CONSIGNES DE L'EXERCICE:
A - Condensez sous forme de liste le paragraphe du texte d'étude sur le vide politique qui commence par « Que les citoyens ne se voient pas », en conservant ses faits essentiels.
B - Poursuivez le texte d'étude sur le vide politique à partir de sa dernière phrase.

TEXTE D'ÉTUDE:
──────

Que les citoyens ne se voient pas saisis de la moindre proposition innovante, que du sein des partis qui ont si longtemps bénéficié des règles de l’alternance il ne s’exprime que routines et soucis de reconduire des positions acquises, voilà qui renvoie la communauté nationale au défi existentiel auquel elle se trouve confrontée. Ce qui crée, en retour, un vide sidéral. Or, on le sait, la politique a horreur du vide. Il en résulte donc un double phénomène. D’abord, se voient libérées les tentations égotistes, des vocations de Brutus en nombre inhabituel, des échappées solitaires à la consistance inversement proportionnelle à l’écho qu’elles reçoivent auprès des faiseurs d’opinion. La profusion des candidatures à la « primaire » de la droite, au risque d’amenuiser encore le crédit des « Républicains » d’où elles sont issues, n’en est-elle pas la meilleure illustration ? Ensuite, se déploient très naturellement des opérations destinées à extraire leurs promoteurs de cet environnement délétère. Quelques personnages, parce qu’ils se croient « en situation », se pressent dès lors d’endosser les habits du « sauveur », et de mettre en scène leur émancipation d’un « système » qu’ils savent rejeté par les Français.

──────

DONNÉES FOURNIES:

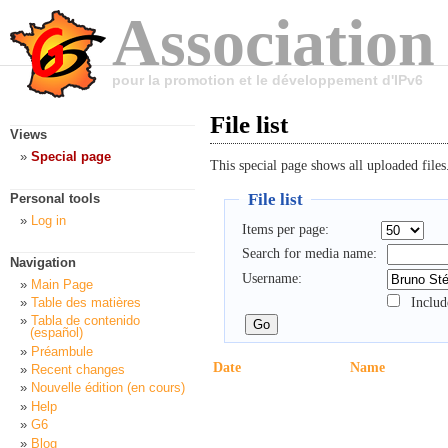
Association
pour la promotion et le développement d'IPv6
File list
Views
Special page
This special page shows all uploaded files
File list
Personal tools
Log in
Items per page:
Search for media name:
Navigation
Username:
Main Page
Includ
Table des matières
Tabla de contenido
(español)
Préambule
Date
Name
Recent changes
Nouvelle édition (en cours)
Help
G6
Blog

──────

RÉPONSES ATTENDUES:
A -
- Les citoyens ne reçoivent aucune proposition innovante. Les partis longtemps favorisés par l'alternance n'expriment que routine et souci de garder leurs positions. La communauté nationale est donc renvoyée à un défi existentiel, et un vide sidéral se crée.
- La politique ayant horreur du vide, il en découle un double phénomène :
  - Les tentations égotistes se libèrent : des vocations de Brutus en nombre inhabituel, des échappées solitaires d'autant moins consistantes qu'elles trouvent de l'écho chez les faiseurs d'opinion. La profusion des candidatures à la « primaire » de la droite en est l'illustration, au risque d'affaiblir encore le crédit des « Républicains ».
  - Des opérations visent à extraire leurs promoteurs de cet environnement délétère. Certains, se croyant « en situation », endossent les habits du « sauveur » et mettent en scène leur émancipation d'un « système » rejeté par les Français.

B -
Quoique cela pût paraître paradoxal, Nicolas Sarkozy comme Emmanuel Macron ont aujourd’hui en commun de se retrouver sur cette posture. Même affichage surjoué de leur rejet d’un microcosme dont l’un et l’autre s’avèrent pourtant les enfants gâtés. Même souci de reconquérir, au moyen de techniques plébiscitaires éprouvées, des électorats dont la fuite sur des années débouche maintenant sur une volatilité dangereuse de la vie publique. Même volonté de substituer une démocratie d’opinion, d’aucuns parleraient même de cette ”« démocratie compétitive »” dont Silvio Berlusconi fut en son temps le promoteur, à la démocratie de délibération qui fait des citoyens les maîtres du jeu. Même recours à cette ”« entreprise de dépolitisation »”, que dénonçait si justement Jean-Gabriel Frédet voici maintenant treize ans (in ‘’Les Maîtres de la manipulation’’, ”Le Nouvel Observateur” du 23 octobre 2003). Même usage immodéré des ficelles du marketing, transformant le responsable politique en produit vendeur sur le marché médiatique.
SARKOZY ET MACRON : DES RÉPONSES JUMELLES À LA CRISE
Les ressemblances s’arrêtent évidemment là. Par-delà leurs croyances communes aux vertus de la mondialisation marchande et financière, par-delà aussi leur détestation convergente des survivances du « pacte social » de la Libération, les approches respectives de Sarkozy et Macron divergent assez profondément. C’est qu’ils visent des secteurs très dissemblables de l’opinion. L’ancien président de la République, quoiqu’il eût perdu la charpente idéologique que lui fournissaient jusqu’en 2012 ses deux principaux mentors, le maurrassien Buisson et le gaullo-républicain Guaino, cherche à renouer avec ce qui l’avait mené à sa première conquête du pouvoir.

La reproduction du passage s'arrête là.